━━━ DATA ━━━

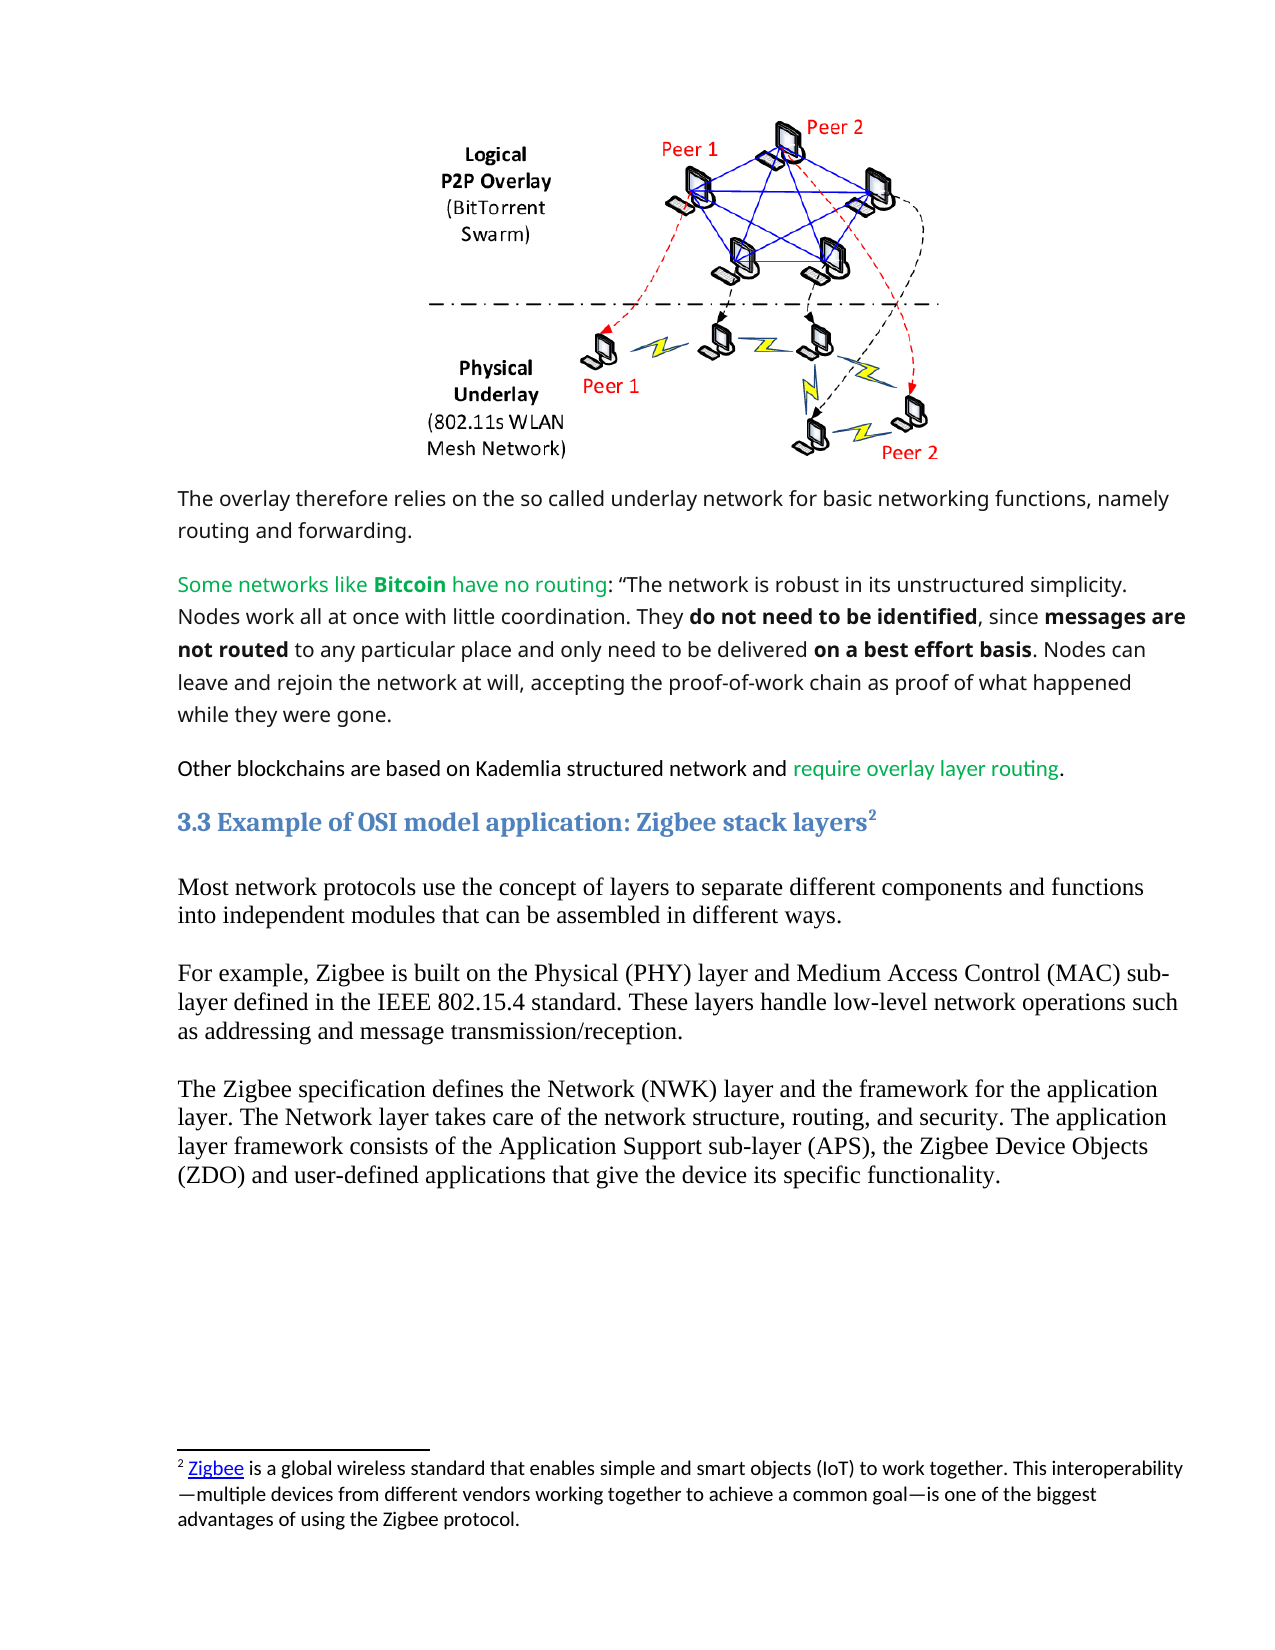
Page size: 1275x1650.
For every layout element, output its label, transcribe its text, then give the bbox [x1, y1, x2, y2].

text Some networks like Bitcoin have no routing: “The network is robust in its unstructured simplicity. Nodes work all at once with little coordination. They do not need to be identified, since messages are not routed to any particular place and only need to be delivered on a best effort basis. Nodes can leave and rejoin the network at will, accepting the proof-of-work chain as proof of what happened while they were gone. [177, 570, 1186, 729]
text The overlay therefore relies on the so called underlay network for basic networking functions, namely routing and forwarding. [177, 484, 1186, 545]
text Most network protocols use the concept of layers to separate different components and functions into independent modules that can be assembled in different ways. [177, 872, 1186, 929]
text Other blockchains are based on Kademlia structured network and require overlay layer routing. [177, 754, 1186, 782]
picture [425, 118, 939, 459]
text The Zigbee specification defines the Network (NWK) layer and the framework for the application layer. The Network layer takes care of the network structure, routing, and security. The application layer framework consists of the Application Support sub-layer (APS), the Zigbee Device Objects (ZDO) and user-defined applications that give the device its specific functionality. [177, 1074, 1186, 1189]
subtitle 3.3 Example of OSI model application: Zigbee stack layers [177, 807, 1186, 838]
text For example, Zigbee is built on the Physical (PHY) layer and Medium Access Control (MAC) sub-layer defined in the IEEE 802.15.4 standard. These layers handle low-level network operations such as addressing and message transmission/reception. [177, 958, 1186, 1044]
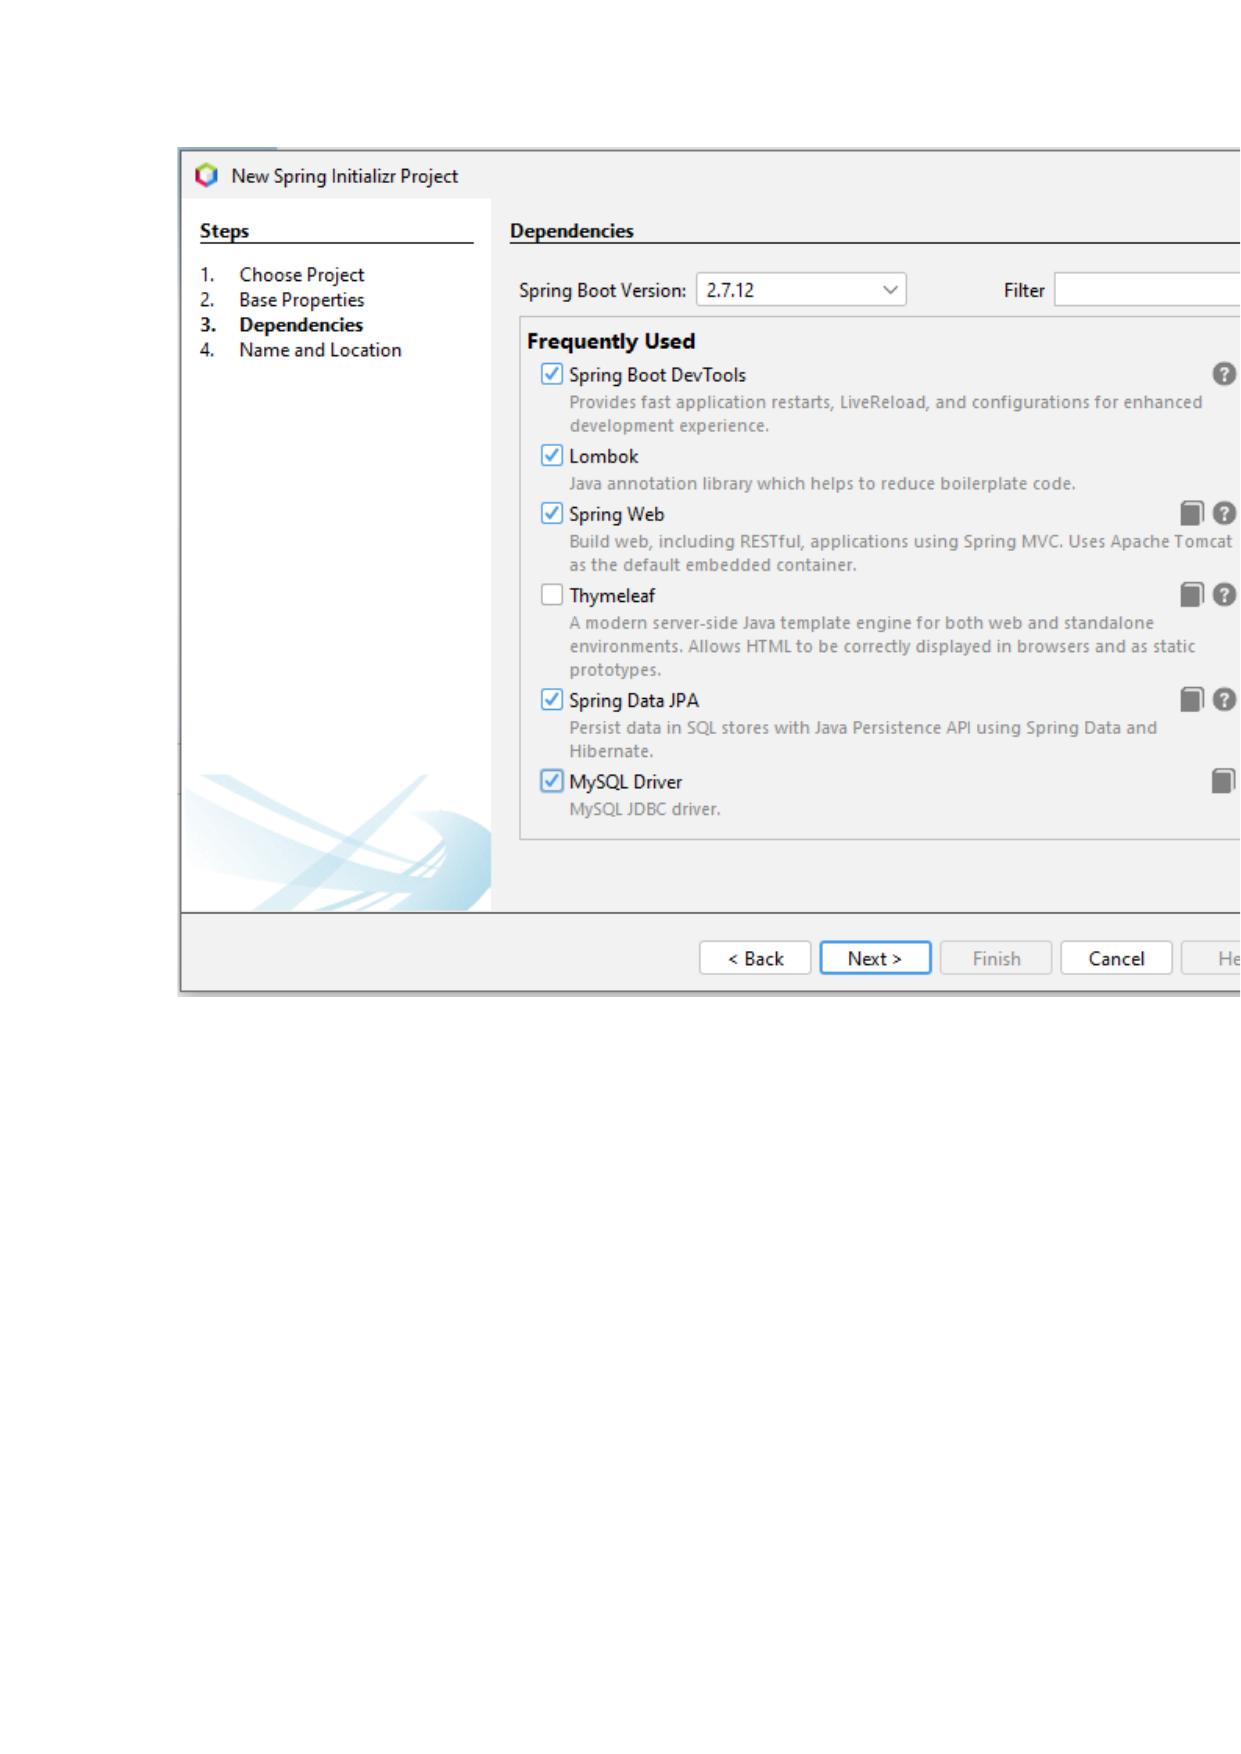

━━━

Pictures are to be left out; all other data must be returned exactly.

Page size: 1275x1650.
For every layout element, output its label, transcribe its text, then give the bbox [x1, y1, x2, y2].

text Some networks like Bitcoin have no routing: “The network is robust in its unstructured simplicity. Nodes work all at once with little coordination. They do not need to be identified, since messages are not routed to any particular place and only need to be delivered on a best effort basis. Nodes can leave and rejoin the network at will, accepting the proof-of-work chain as proof of what happened while they were gone. [177, 570, 1186, 729]
text The overlay therefore relies on the so called underlay network for basic networking functions, namely routing and forwarding. [177, 484, 1186, 545]
text Most network protocols use the concept of layers to separate different components and functions into independent modules that can be assembled in different ways. [177, 872, 1186, 929]
text Other blockchains are based on Kademlia structured network and require overlay layer routing. [177, 754, 1186, 782]
picture [425, 118, 939, 459]
text The Zigbee specification defines the Network (NWK) layer and the framework for the application layer. The Network layer takes care of the network structure, routing, and security. The application layer framework consists of the Application Support sub-layer (APS), the Zigbee Device Objects (ZDO) and user-defined applications that give the device its specific functionality. [177, 1074, 1186, 1189]
subtitle 3.3 Example of OSI model application: Zigbee stack layers [177, 807, 1186, 838]
text For example, Zigbee is built on the Physical (PHY) layer and Medium Access Control (MAC) sub-layer defined in the IEEE 802.15.4 standard. These layers handle low-level network operations such as addressing and message transmission/reception. [177, 958, 1186, 1044]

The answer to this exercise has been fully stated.